Jeff Koons et Louis Vuitton ont plus d'un tour dans leur sac

Quand l’industrie du luxe et une star de l’artindex s'emparent de l’histoire de l’art, le chic n’est pas toujours au rendez-vous. C’est ce qu’on retiendra de cet incroyable featuring qu’est “Masters”, la nouvelle collection de sacs signée Jeff Koons et Louis Vuitton. 

Aussi, à grands renforts de tweets et de hashtags #LVxKoons, la sacro-sainte salle de la Joconde a accueilli au Louvre, lundi 11 avril, tout un parterre de stars, pour le dîner de lancement de la sulfureuse collection. 

Résultat? Des sacs un poil kitsch (à moins d'aimer vraiment les dorures et les tons arc en ciel) au motif de cinq tableaux de maîtres, méticuleusement choisis pour déchaîner les passions : la ­Joconde de Léonard de Vinci, La Chasse au tigre de Rubens, La Gimblette de Fragonard, Champ de blé avec cyprès de Van Gogh et Mars, Vénus et Cupidon du Titien. Les fashionistas sont prévenues. Il va falloir réviser son Gombrich.

Maintenant que vous trépignez d'envie de connaître la démarche artistique sous-jacente, la voici. Koons est parti de « Gazing Ball paintings » déjà présentée chez Gagosian à New-York en 2015, une série reprenant des chefs d’oeuvre de l’histoire de l’art, minutieusement reproduits par son atelier, et augmentés d'une balle bleue réfléchissante. Il y ajoute son monogramme, mixe le tout avec l'univers de Vuitton et décline la chose en sacs et en foulards. "Le véritable propos des "Gazing Balls paintings", c'est de nous apprendre à aimer des choses qui appartiennent au passé."

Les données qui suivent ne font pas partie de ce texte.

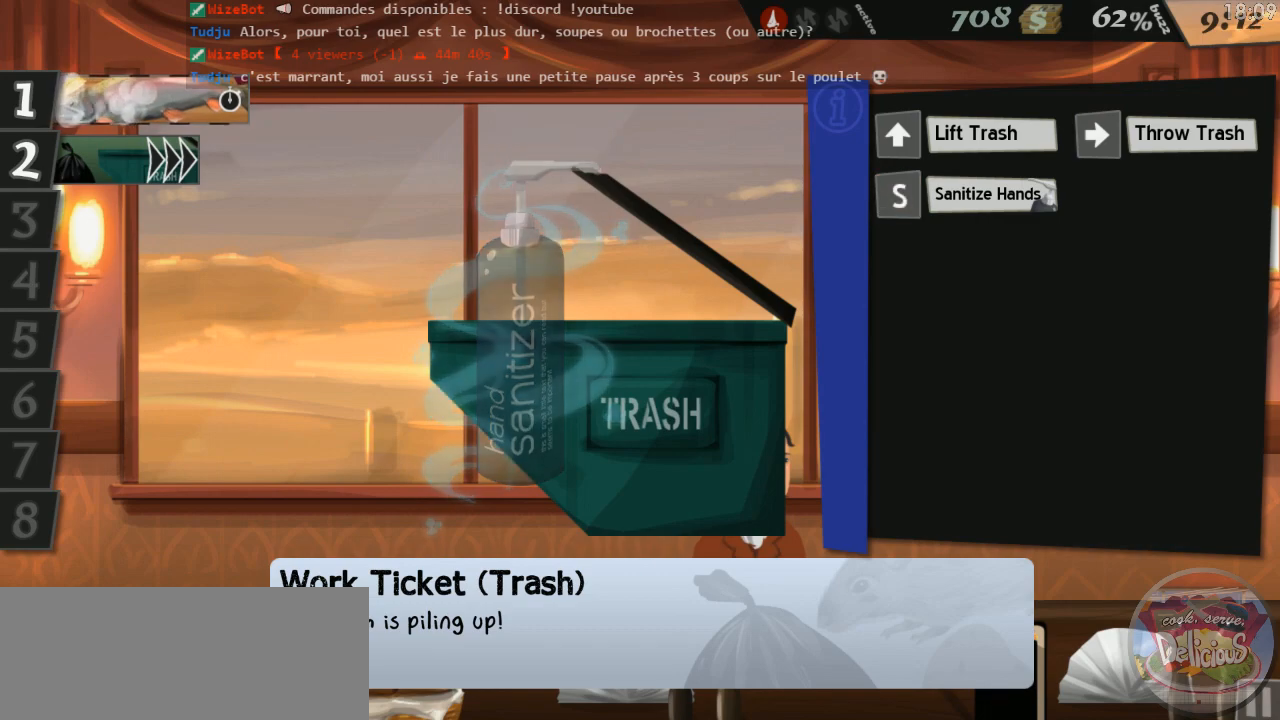
{"keys": [], "events": []}
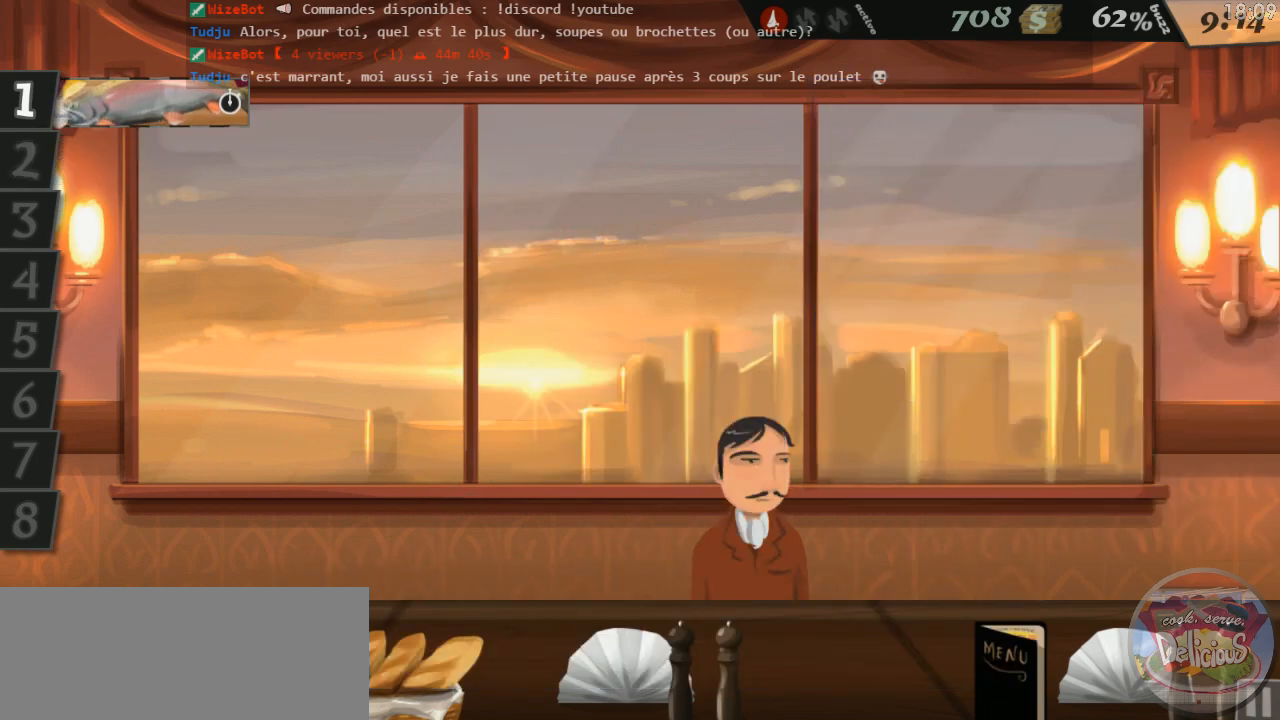
{"keys": [], "events": []}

Bref. On n'est plus obligés de shopper dans les boutiques de musées, et ça c'est une bonne nouvelle.

Crédits : Lewis Mirett | Jeff Koons, dans son studio à New York, présente un sac Speedy, et un sac Montaigne (à gauche), issus de la collection « Masters » via @madamefigaro

Crédits : Lewis Mirett | Jeff Koons, dans son studio à New York, présente un sac Speedy, et un sac Montaigne (à gauche), issus de la collection « Masters » via @madamefigaro

Née pour être un hit

Ce n’est pas la première fois que la marque a recours à la patte d’un artiste. Pour redonner un vernis de culture cultivée à son luxe jugé trop pop, Louis Vuitton a fait appel à Takashi Murakami, Yayoi Kusama, Richard Prince ou Stephen Sprouse par le passé, et chacune des collaboration a systématiquement fait le buzz. Cette collection va-t-elle connaître la même destinée?

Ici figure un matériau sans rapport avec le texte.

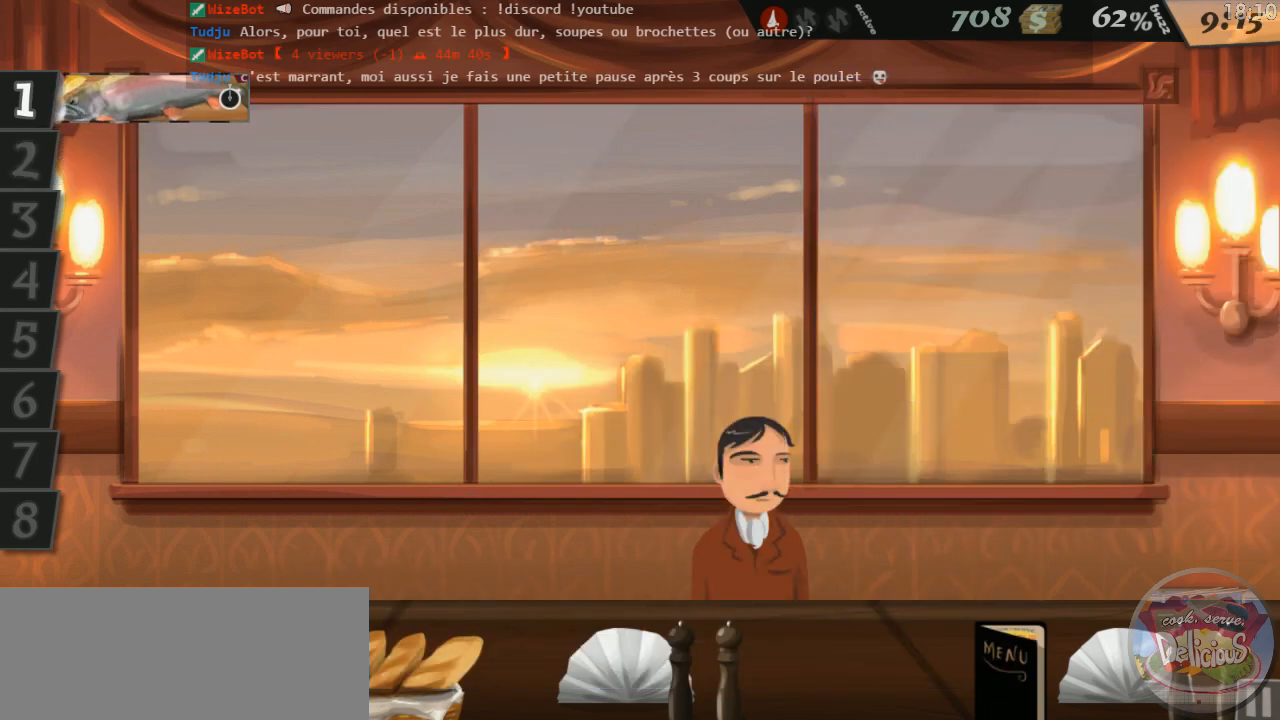
{"keys": [], "events": []}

A écouter le discours de Jeff Koons - léché, précieux, enthousiaste - sur le fait que "porter un sac, c’est célébrer l’humanité", on est quand même perplexes... Heureusement, le clip vidéo (sur l'excellent son Jesse Rose, Chocolate) balaye nos derniers doutes.

“What this series Gazing ball paintings is really about, is how to have appreciation for things that came before. [...] I hope that when somebody walks down the street with one of these bags, what they are doing is celebrating humanity. And I want it to become art. I believe that these bags, are art.”
— Jeff Koons

Fashion x Art = une profitable équation. Jeff Koons en compagnie de Delphine Arnault. La fille du célèbre collectionneur et homme d'affaires est aujourd'hui DGA de la griffe.

Miroir, mon beau miroir

Bref, la marque au monogramme n’en finit plus de se mettre en scène et voudrait bien qu'on la considère un peu pour sa radicalité. On ne sait plus trop si c'est du cynisme ou de l'autodérision, mais ce qui est certain, c'est que le marketing de l'art atteint ici des sommets : “Louis Vuitton est une marque transgressive depuis ses origines.“ déclare Michael Burke, Président de la Maison de mode Louis Vuitton. Il continue avec le même enthousiasme : “Aujourd’hui, nous vivons une période ultracréative, d’ouverture entre les arts, la musique, le design, l’architecture, le sport… Les frontières culturelles et les dogmes se sont effondrés”. Providentiel et lucratif : un sac "Masters" coûte 2100€ contre seulement 760€ pour sa version classique. #pasassezchermonfils

Laid ou Kawaï ?

Si vous voulez notre avis, le résultat est tout à fait pittoresque. Laid ou Kawai... à moins que ce ne soit les deux. Le mélange fait penser aux horribles copies qu'on trouve aux abords du Louvre dans les boutiques pour touristes. Sans crier gare, un souvenir de cours d'histoire de l'art remonte à la surface... C'était pas ça, le sublime, justement ? : P

En résumé : Da Vinci est le nouveau Duchamp.Les artistes sont des marques. Les sacs sont de l’art... Et l'importance de tout ça est assez relative.